-- WORK REQUEST --
Which lines run from the one containing "Omphalocele-exstrophy of the" to the last line of the entries? Return them exactly, with nothing more.

[Opening EXTRACTED RECORDS section]

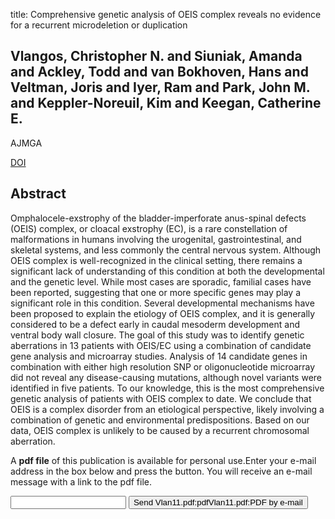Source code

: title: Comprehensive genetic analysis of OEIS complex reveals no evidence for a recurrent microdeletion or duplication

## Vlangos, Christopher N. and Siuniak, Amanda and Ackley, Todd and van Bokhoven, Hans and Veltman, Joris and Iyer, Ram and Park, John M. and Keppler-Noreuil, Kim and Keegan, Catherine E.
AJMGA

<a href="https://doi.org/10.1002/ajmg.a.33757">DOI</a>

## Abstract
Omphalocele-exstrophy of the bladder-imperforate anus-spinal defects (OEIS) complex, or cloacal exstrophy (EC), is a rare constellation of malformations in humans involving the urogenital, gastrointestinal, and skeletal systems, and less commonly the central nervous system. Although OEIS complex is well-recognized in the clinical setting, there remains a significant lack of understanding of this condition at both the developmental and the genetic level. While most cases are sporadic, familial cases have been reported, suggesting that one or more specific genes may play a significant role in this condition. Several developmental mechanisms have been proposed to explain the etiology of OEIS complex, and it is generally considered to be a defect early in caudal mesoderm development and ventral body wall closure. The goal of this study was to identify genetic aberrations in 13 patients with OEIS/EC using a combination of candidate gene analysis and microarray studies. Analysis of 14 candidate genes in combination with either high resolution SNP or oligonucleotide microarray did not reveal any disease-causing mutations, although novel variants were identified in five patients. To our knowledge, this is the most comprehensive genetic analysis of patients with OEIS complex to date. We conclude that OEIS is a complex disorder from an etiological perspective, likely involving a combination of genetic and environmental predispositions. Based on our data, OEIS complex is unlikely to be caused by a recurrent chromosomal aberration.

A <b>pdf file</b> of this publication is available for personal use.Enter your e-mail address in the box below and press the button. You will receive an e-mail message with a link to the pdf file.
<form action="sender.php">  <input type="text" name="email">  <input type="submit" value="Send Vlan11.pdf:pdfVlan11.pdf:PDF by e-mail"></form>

[Closing EXTRACTED RECORDS section]

-- RESULT OF THIS TASK --
Omphalocele-exstrophy of the bladder-imperforate anus-spinal defects (OEIS) complex, or cloacal exstrophy (EC), is a rare constellation of malformations in humans involving the urogenital, gastrointestinal, and skeletal systems, and less commonly the central nervous system. Although OEIS complex is well-recognized in the clinical setting, there remains a significant lack of understanding of this condition at both the developmental and the genetic level. While most cases are sporadic, familial cases have been reported, suggesting that one or more specific genes may play a significant role in this condition. Several developmental mechanisms have been proposed to explain the etiology of OEIS complex, and it is generally considered to be a defect early in caudal mesoderm development and ventral body wall closure. The goal of this study was to identify genetic aberrations in 13 patients with OEIS/EC using a combination of candidate gene analysis and microarray studies. Analysis of 14 candidate genes in combination with either high resolution SNP or oligonucleotide microarray did not reveal any disease-causing mutations, although novel variants were identified in five patients. To our knowledge, this is the most comprehensive genetic analysis of patients with OEIS complex to date. We conclude that OEIS is a complex disorder from an etiological perspective, likely involving a combination of genetic and environmental predispositions. Based on our data, OEIS complex is unlikely to be caused by a recurrent chromosomal aberration.

A <b>pdf file</b> of this publication is available for personal use.Enter your e-mail address in the box below and press the button. You will receive an e-mail message with a link to the pdf file.
<form action="sender.php">  <input type="text" name="email">  <input type="submit" value="Send Vlan11.pdf:pdfVlan11.pdf:PDF by e-mail"></form>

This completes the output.